Durante sus años de competición, estableció las mejores marcas colombianas en las categorías de 200 y 400 metros llanos y 400 con vallas. Fue el primer deportista colombiano que recibió la Cruz de Boyacá, en reconocimiento a sus logros deportivos. En 1958 se retiró de la práctica del atletismo para continuar su vida profesional como arquitecto.

Mientras Jaime sigue mirando sus fotos y medallas, recuerda con mucha alegría cuando fue elegido para el cargo de Directos Técnico Deportivo en los Juegos Panamericanos de 1971 celebrados en Cali. Evento en el cual fue el último encargado de portar la antorcha y encender el pebetero. “Haber sido el último portador de la antorcha creo que fue el mejor regalo por parte del pueblo colombianos y caleño, es algo que jamás olvidaré” rememoró el ex atleta.

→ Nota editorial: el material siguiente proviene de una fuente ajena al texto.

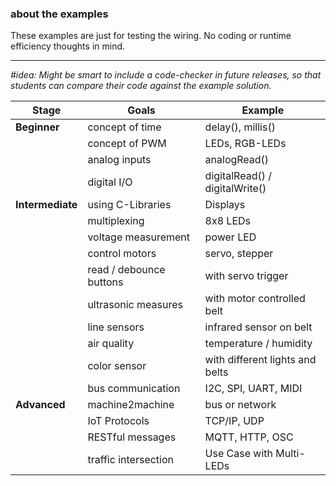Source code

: ### about the examples
These examples are just for testing the wiring. No coding or runtime efficiency thoughts in mind.

---
_#idea: Might be smart to include a code-checker in future releases, so that students can compare their code against the example solution._

| Stage        | Goals                | Example                                 |
|--------------|----------------------|-----------------------------------------|
| **Beginner** | concept of time      | delay(), millis()                       |
|              | concept of PWM       | LEDs, RGB-LEDs                          |
|              | analog inputs        | analogRead()                            |
|              | digital I/O          | digitalRead() / digitalWrite()          |
| **Intermediate** | using C-Libraries    | Displays                                |
|              | multiplexing         | 8x8 LEDs                                |
|              | voltage measurement  | power LED                               |
|              | control motors       | servo, stepper                          |
|              | read / debounce buttons | with servo trigger                    |
|              | ultrasonic measures  | with motor controlled belt              |
|              | line sensors         | infrared sensor on belt                 |
|              | air quality          | temperature / humidity                  |
|              | color sensor         | with different lights and belts         |
|              | bus communication    | I2C, SPI, UART, MIDI                    |
| **Advanced** | machine2machine      | bus or network                          |
|              | IoT Protocols        | TCP/IP, UDP                             |
|              | RESTful messages     | MQTT, HTTP, OSC                         |
|              | traffic intersection | Use Case with Multi-LEDs                |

La Unidad Deportiva Jaime Aparicio, construida para albergar a los Juegos Panamericanos del 71, y el auditorio Jaime Aparicio Rodewalt de Cali fueron nombrados en su honor como muestra de agradecimiento a sus múltiples logros.

Actualmente disfruta de sus noches de ocio observando las estrellas desde la terraza de su casa donde tiene alojada su otra gran pasión, la astronomía. Ese cable a tierra que todo ser humano necesita para tener una vida plena.